May 9, 2007
Building an AI financial market model – Lesson IV
Welcome back! In this lesson we will set our preferences to make sure everything loads in correctly before we create the model. By now, you should’ve read and built the experiment framework, as described in Lesson III. If you haven’t, then what I’ll post here might not make a lot of sense.
We’ll cover 4 items in this lesson:
- Data Loading Preferences
- Model Writing Preferences
- Performance Preferences
- Run the experiment
Data Loading Preferences
Before you run the experiment for the first time, you have tell it where to find your data. If you click on the ExcelExampleSource operator, you’ll see the following preferences and toggle box.
I highlighted the important preferences with red dots in the above image so to avoid confusion. First select your data spreadsheet (Gold Final Input.xls) from your file folders, click on the “first_row_as_names“, enter the number 9 into the label_column field, and enter the number 1 into the id_column field.
It’s important that you get this step right. What you are doing is telling the experiment where your output variable is located and what your reference id is. The label_column field is the Excel column number of your output variable and the id_column field should be your date column number. Remember this because you’ll have to fill these fields in for your other experiments.
Next, you should create a breakpoint in the experiment which is nothing more than a pause in the experiment’s run. We’re doing this because we want the experiment to pause right after its loaded in the data. Why do we do this? By creating a breakpoint at this point in the experiment, you can inspect the loaded in data and make sure the experiment is reading in your output variable correctly.
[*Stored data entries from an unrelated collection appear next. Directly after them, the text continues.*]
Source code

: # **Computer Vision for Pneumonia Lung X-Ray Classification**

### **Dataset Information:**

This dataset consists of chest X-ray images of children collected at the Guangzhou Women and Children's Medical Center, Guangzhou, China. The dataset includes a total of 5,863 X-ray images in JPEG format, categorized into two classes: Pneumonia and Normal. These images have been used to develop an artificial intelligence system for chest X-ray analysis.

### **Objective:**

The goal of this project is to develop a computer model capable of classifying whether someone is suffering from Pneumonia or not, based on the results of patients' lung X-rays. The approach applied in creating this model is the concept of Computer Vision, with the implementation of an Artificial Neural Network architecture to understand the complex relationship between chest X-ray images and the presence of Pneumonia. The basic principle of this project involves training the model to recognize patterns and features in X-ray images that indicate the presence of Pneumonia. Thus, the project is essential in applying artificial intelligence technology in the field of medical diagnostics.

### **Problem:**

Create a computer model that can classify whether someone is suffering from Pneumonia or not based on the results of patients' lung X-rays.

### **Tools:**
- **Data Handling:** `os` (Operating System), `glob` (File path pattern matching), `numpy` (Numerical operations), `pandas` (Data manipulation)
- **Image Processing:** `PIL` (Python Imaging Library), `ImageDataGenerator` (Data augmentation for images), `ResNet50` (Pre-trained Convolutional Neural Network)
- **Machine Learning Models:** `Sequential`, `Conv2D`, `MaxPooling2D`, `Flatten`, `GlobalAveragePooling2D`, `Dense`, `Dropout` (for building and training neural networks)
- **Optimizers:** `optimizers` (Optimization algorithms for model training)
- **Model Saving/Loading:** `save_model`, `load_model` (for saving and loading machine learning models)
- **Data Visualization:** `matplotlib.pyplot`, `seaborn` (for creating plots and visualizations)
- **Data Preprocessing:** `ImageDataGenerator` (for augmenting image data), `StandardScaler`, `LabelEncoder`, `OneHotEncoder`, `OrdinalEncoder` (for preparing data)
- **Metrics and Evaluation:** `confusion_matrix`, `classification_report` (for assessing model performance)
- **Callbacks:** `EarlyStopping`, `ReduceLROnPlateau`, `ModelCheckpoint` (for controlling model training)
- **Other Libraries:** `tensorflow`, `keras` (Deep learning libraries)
Tip: You can skip this step but I highly advise that you don’t. You can create breakpoints at any step in the experiment if you choose but its more valuable during the data loading stage.
Model Saving Preferences
Scroll down to the ModelWriter operator and click on it. You’ll see only one field that will allow you select the path location to save your model. Click on it > select your data directory > type “gold_final.mod” and hit enter. Done!
Performance Preferences
Now we reach the final step, the setting of the performance preferences. Scroll down to the Performance Evaluator operator and click on it. You should see several fields available with check boxes. Scroll down and check the absolute error, relative error, correlation, square correlation, accuracy, and classification error boxes. Make sure the field with the pull down menu is set at correlation. Refer to the image below for the setup.
You’re done now. Let’s run the experiment!
Run the Experiment
This is the best part, all your hard work is about to pay off! Find the “play” button and click it!
The experiment should load your data in flash and then reach the breakpoint we discussed about. The experiment will automatically switch to the results screen which should look like this:
This is where the fun in data analysis begins! This results screen (only if you used the breakpoint) will tell you what the model sees as your output variable (label column). If its not GC Trend, then press the stop button and go back to the ExcelExampleSource operator and check your preferences.
Take a moment and click on the “plot view” option. Here you can create scatter plots, self organizing maps, or historgrams to your heart’s content. Take a moment and create a scatter plot, choose whatever you want for the X, Y, and Point Colors. YALE should automatically create a plot for you with several dots. These dots are from your id_column preference, in this case the date.
Remember we added in the data visualization operator? Doing this allows us to click on anyone of those scatter points and find out more about that data point. Adding this operator lets you determine that data composition of outliers and or specific information about a data point of your choosing.
When you’re all done, you’ll have to resume the experiment. Click on the resume button.
Now the experiment will create the model and determine its performance. This step could take a few minutes, depending on the size of your data. While you’re waiting, take a moment to subscribe to my RSS feed (shameless plug).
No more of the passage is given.